Visiting Tides is the sustained look across a beloved, vacant shore, the hushed, rhythmic thunder of the tide breaking in time with the fierce gusts of wind. The drones are similar to outstretched arms that enjoy the wide, spacious shoreline as much as the open sea breeze, whose violation of the speed limit is squandered and then surrendered by the white, jutting cliffs, the breeze riding the tempest of surf like a board before becoming caught in the slower bay. It’s a silent walk, alone in thought and body, along the flat of the land.
The beach is beautiful. The kind sensation of skin sinking into the wet, slick sand brings with it the direct confrontation with our own mortality; the footprints are physical reminders of our presence – if only for a second – and they also remind us of our temporary residence. The incoming tide will always renew the image, its erasure and subsequent disappearance ready to anticipate another day. Inspired by coastal visits, Simon Bainton (one half of Pausal) has left on the shoreline a beautifully pure, breathy soundscape that is in love with the outdoors. It’s ambient drone music that is full of remembrance, but it is also a documentary on the beautiful nature of the coastline. Like many of life’s encounters, the music is a voyage through uncharted waters. Unlike many an artist, the music is never in danger of sinking; it won’t fade as the tide comes in to claim others along the wide, abundant beach of ambient-drone.
The coast in question is a very British one – a typical, clouded covering of dark grey hues and wind-swept landscapes, perhaps one out of season, where there aren’t any tourists around; only the dependable rhythm of the honest tide and the empty beaches of late September or early October.
The whiter orb of the sun is only able to peek through the relentless cloud cover, any spark of light quickly extinguished and then eclipsed by grey sheets of rain and a mask of white cloud. The serene coastline is blurred against the endless sky; it feels like it reaches out forever. Seagulls silently search for their prey on outstretched wings, catching the currents casually.
The deep drone can be found if you look closely enough; it’s just out of sight, on a trail that only the locals know about. Disappearing like an out-going tide, the drone descends down grassy banks and rocky inclines that are off the radar, into those little, breath-taking openings that are tucked away from the rest of the crowd. As you gaze out, time seems to stand still, the morning trek fading into the early afternoon, making it just as difficult to distinguish the time of day as it is to make out the separation between sky and sea. Tiny rock-pools teeming with life are both liquid light and buried with a hidden depth.
The extremely fresh air of a shifting piano seems to delay forever, looking out and over the white cliffs at the murky grey of the surf below. On the horizon: another country. The sound of the ocean’s tide becomes diluted, raised to a thinner point, as if it is echoing out of a seashell rather than facing the listener head-on. The progression of the drone takes a substantial detour, sometimes skirting sideways instead of forward, taking notes from a lonesome King Crab; the drone is never in a hurry to get to the other side. No rush.

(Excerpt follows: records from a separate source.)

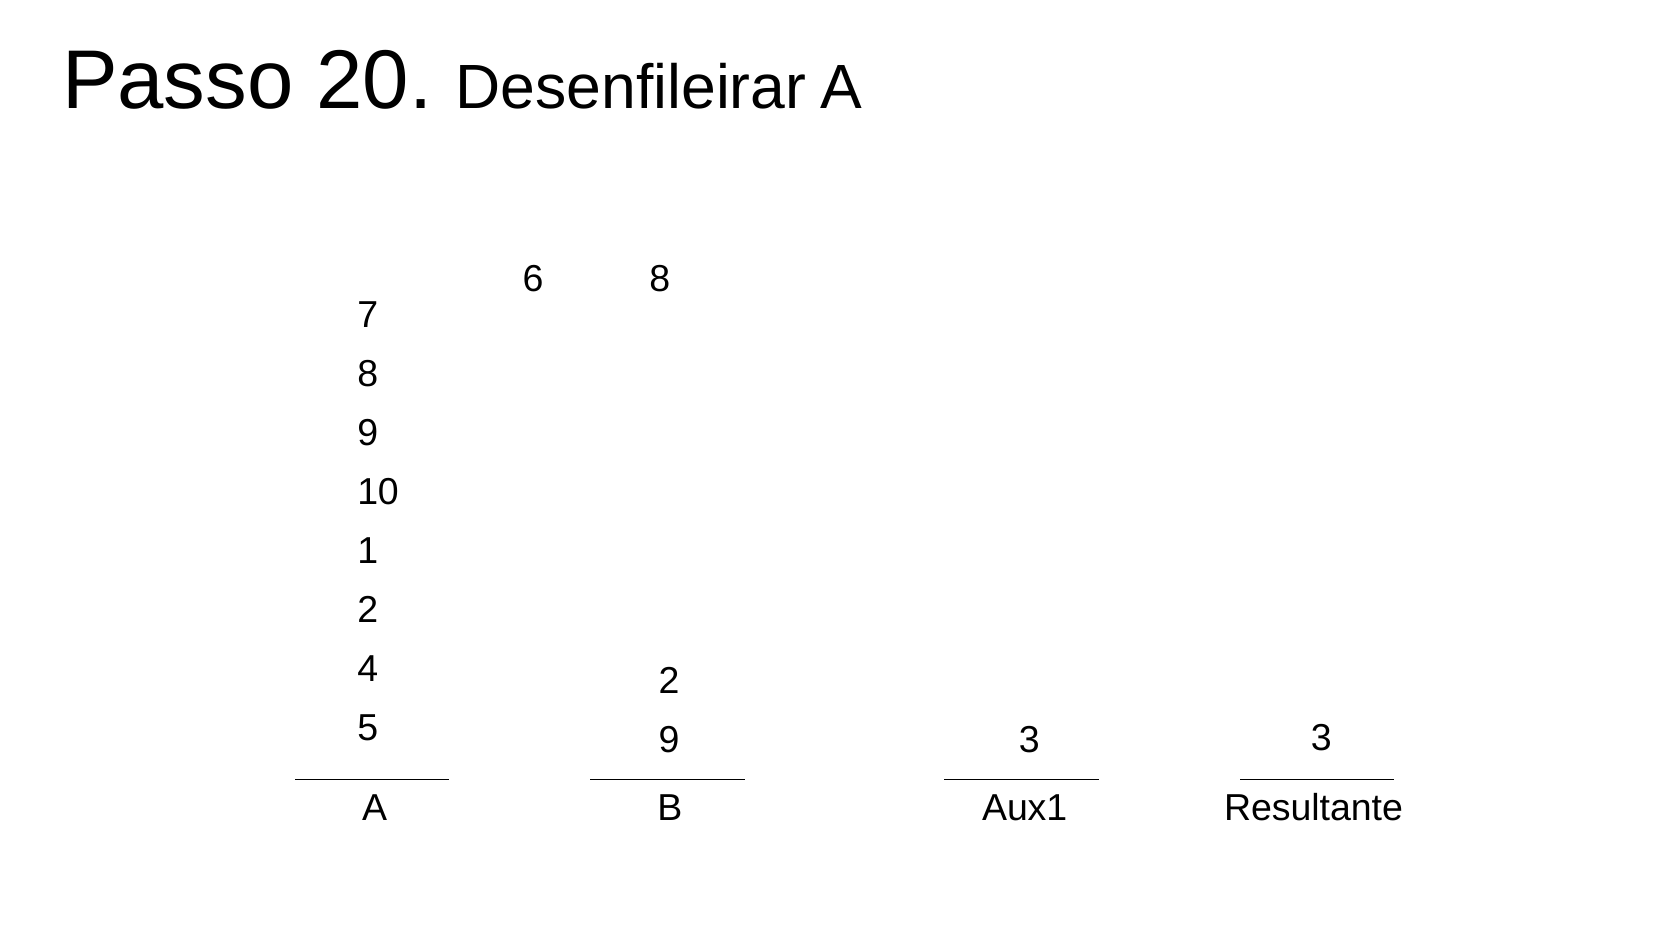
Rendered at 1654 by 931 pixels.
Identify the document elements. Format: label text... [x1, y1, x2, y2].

text_box 7 [342, 285, 393, 343]
text_box 1 [342, 521, 426, 579]
text_box 8 [634, 250, 686, 308]
text_box 9 [342, 403, 393, 461]
text_box 2 [643, 651, 695, 709]
text_box 3 [1296, 708, 1347, 766]
text_box 8 [342, 344, 393, 402]
text_box 10 [342, 462, 426, 520]
text_box B [642, 780, 698, 837]
text_box Aux1 [967, 780, 1083, 837]
text_box 2 [342, 580, 426, 638]
text_box 9 [643, 710, 695, 768]
text_box 5 [342, 699, 426, 756]
text_box Passo 20. Desenfileirar A [47, 25, 1607, 274]
text_box A [347, 779, 508, 837]
text_box 4 [342, 640, 426, 697]
text_box Resultante [1209, 779, 1418, 837]
text_box 3 [1003, 710, 1055, 768]
text_box 6 [507, 250, 559, 308]
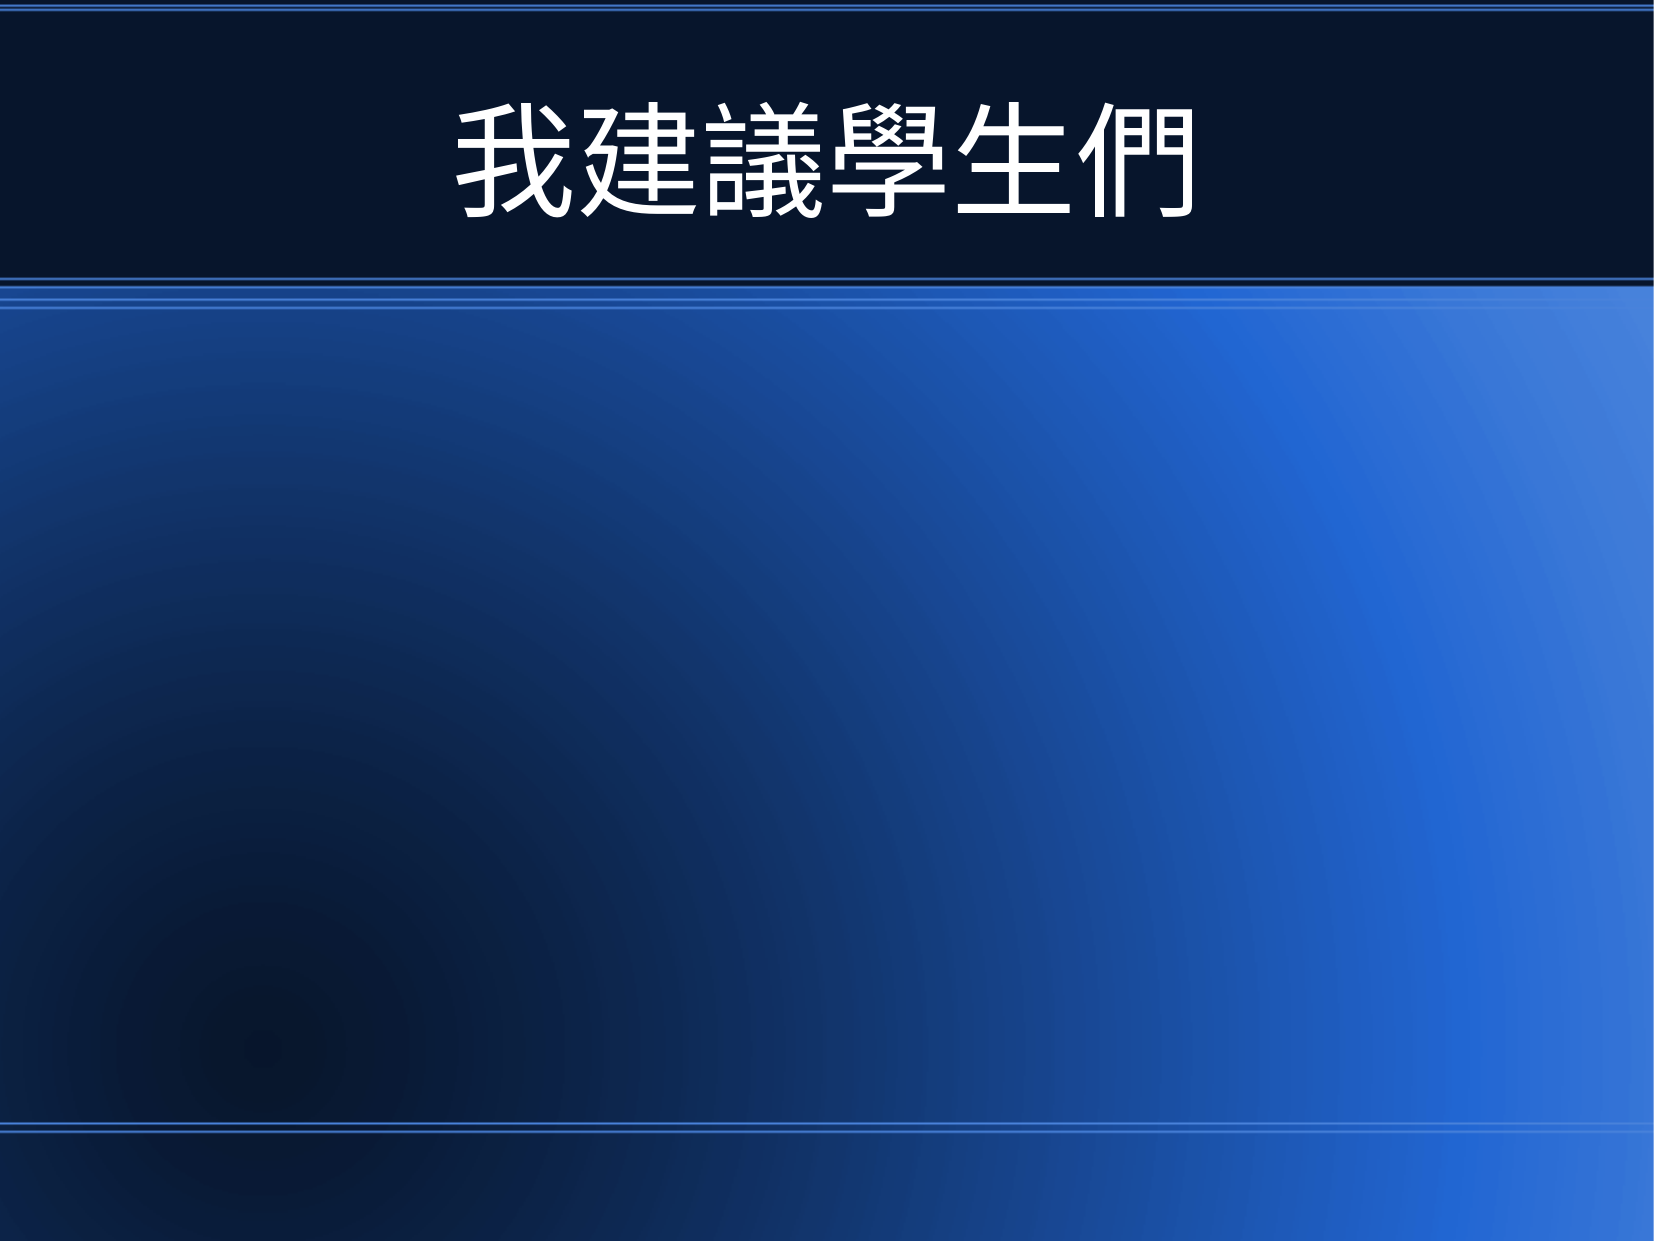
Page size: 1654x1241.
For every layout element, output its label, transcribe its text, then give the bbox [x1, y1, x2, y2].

picture [0, 0, 1654, 1241]
title 我建議學生們 [82, 49, 1571, 257]
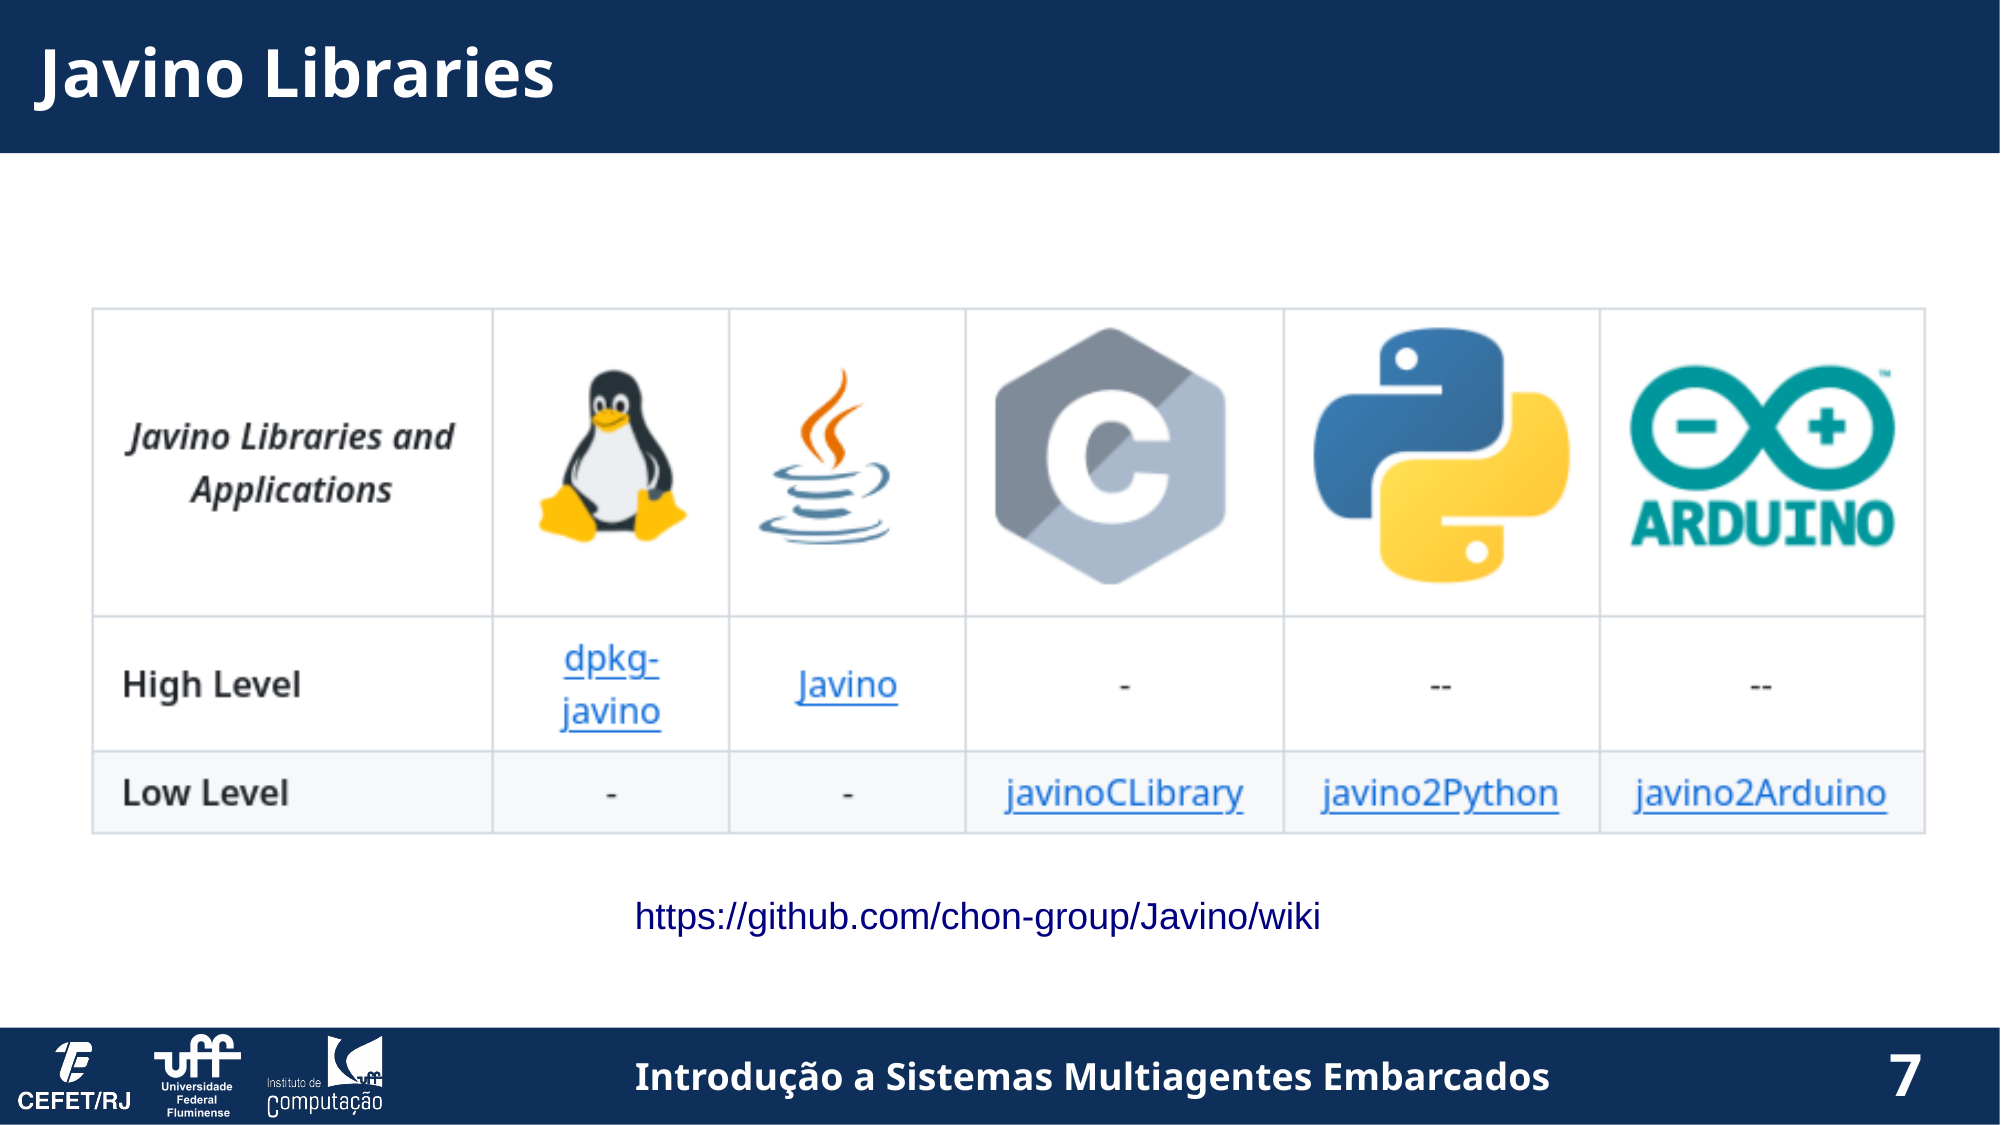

Slight, grainy textures are pushed onto the sand by the tide, scattered along the beach like shells, the harder, rough remains of crab legs rubbing against the silk of fine sand. There is a stunning depth to the music – lighter pitches are weighed heavily against an incredibly deep anchor of drone – and, in some places, the tones feel like they slide into the glacial, never facing the prospect of erosion due to their smooth surface. The sound is very reminiscent of Pausal in their prime, in the use of a deep, organic sound that is recognizable, soothing, gorgeous and consuming. Dreamy tones are submersed in clear water, playing back in a loop of reversal, as if it were the music of the retreating tide itself.
The drones are full of air;abundant life to the drone via the oxygen of the atmosphere – they gulp up the fresh air in spades. Liquid tones look upon a stunning landscape, where five second glances become fifteen minute stretches. The outro of ‘Haven’ begins its journey with the light clanking of a bell, out in the depths of the sea. It’s an unrivaled ambient drone record that will be near the top for quite some time, long after the shoreline has changed. The tide goes in, the tide goes out; it’s just another day.